**WRITTEN REQUEST:** Please write out the records below word for word, leaving out the pictures.

**DATA LISTING:**

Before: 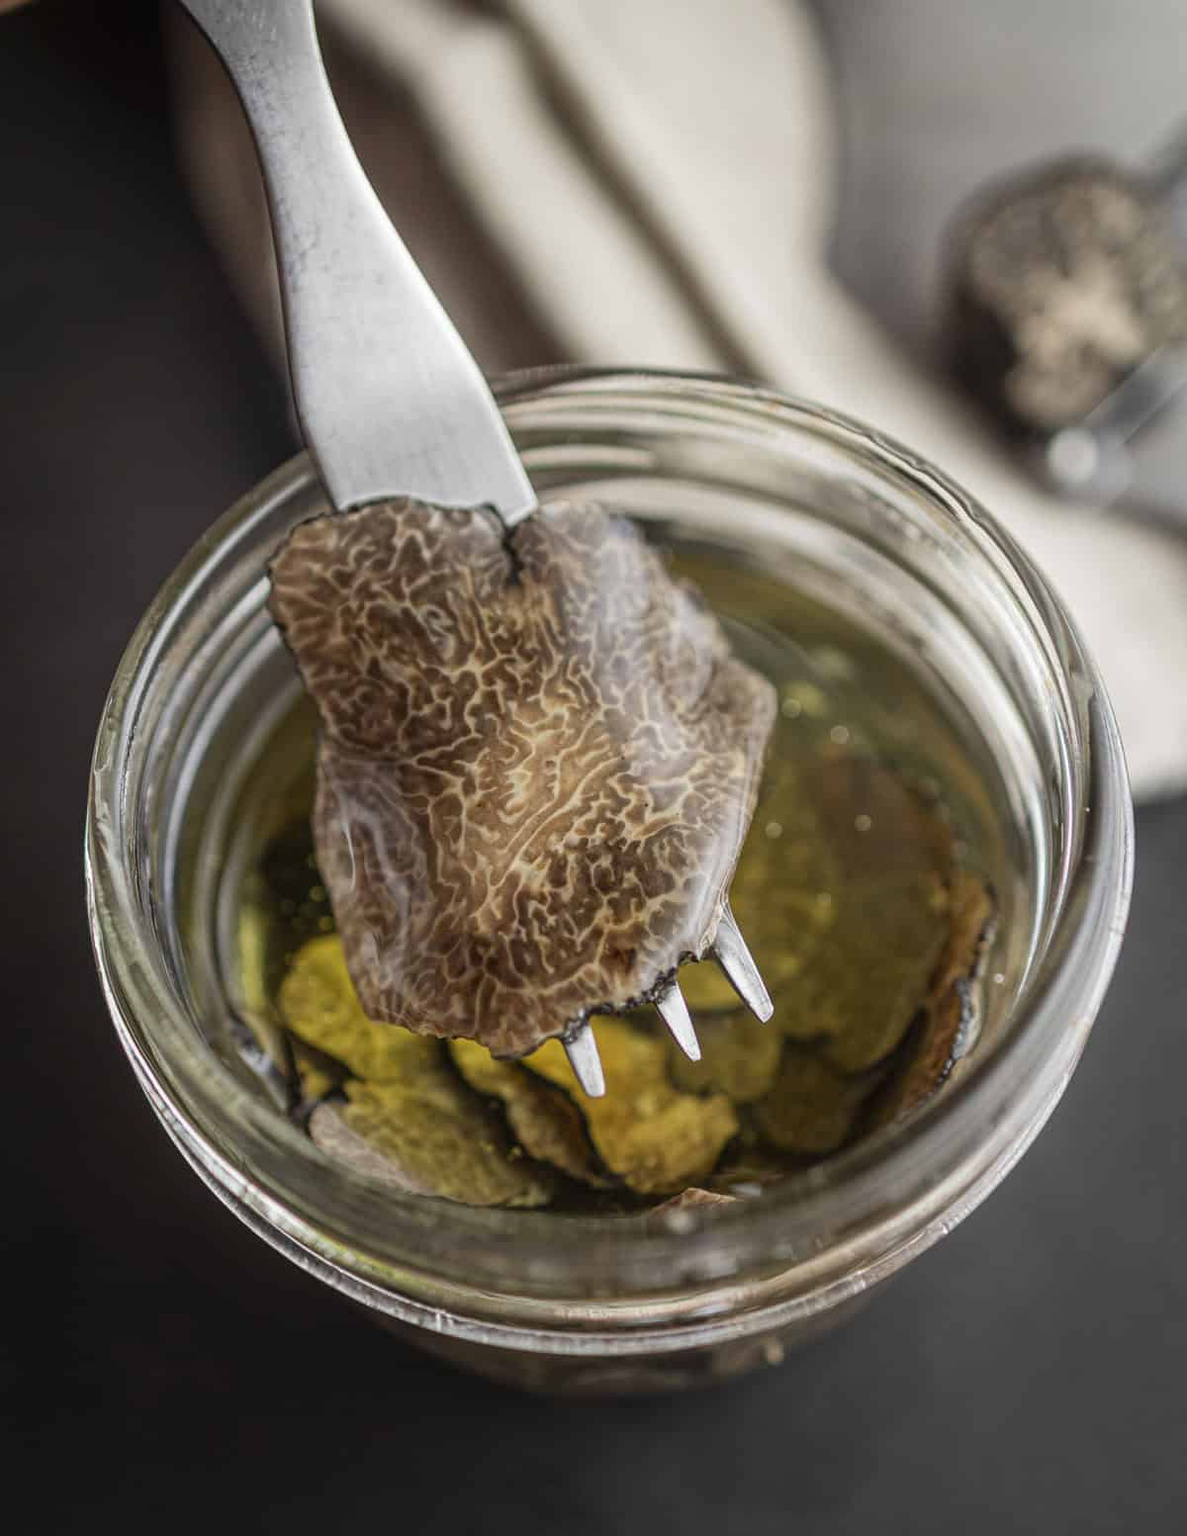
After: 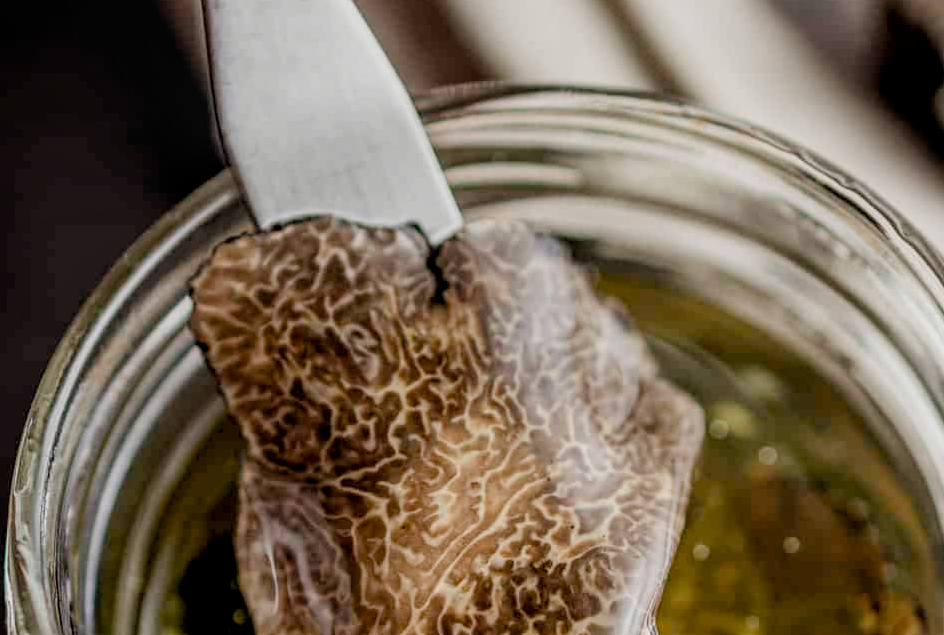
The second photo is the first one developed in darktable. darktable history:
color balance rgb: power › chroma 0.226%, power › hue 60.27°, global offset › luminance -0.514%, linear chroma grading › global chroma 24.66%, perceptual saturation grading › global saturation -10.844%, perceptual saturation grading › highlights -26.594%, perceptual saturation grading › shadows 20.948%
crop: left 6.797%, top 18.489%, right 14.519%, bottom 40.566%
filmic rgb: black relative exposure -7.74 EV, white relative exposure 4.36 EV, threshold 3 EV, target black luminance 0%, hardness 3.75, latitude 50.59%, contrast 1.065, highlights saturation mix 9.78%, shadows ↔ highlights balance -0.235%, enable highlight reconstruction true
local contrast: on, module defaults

**ANSWER BELOW:**
Before: 
After: 
The second photo is the first one developed in darktable. darktable history:
color balance rgb: power › chroma 0.226%, power › hue 60.27°, global offset › luminance -0.514%, linear chroma grading › global chroma 24.66%, perceptual saturation grading › global saturation -10.844%, perceptual saturation grading › highlights -26.594%, perceptual saturation grading › shadows 20.948%
crop: left 6.797%, top 18.489%, right 14.519%, bottom 40.566%
filmic rgb: black relative exposure -7.74 EV, white relative exposure 4.36 EV, threshold 3 EV, target black luminance 0%, hardness 3.75, latitude 50.59%, contrast 1.065, highlights saturation mix 9.78%, shadows ↔ highlights balance -0.235%, enable highlight reconstruction true
local contrast: on, module defaults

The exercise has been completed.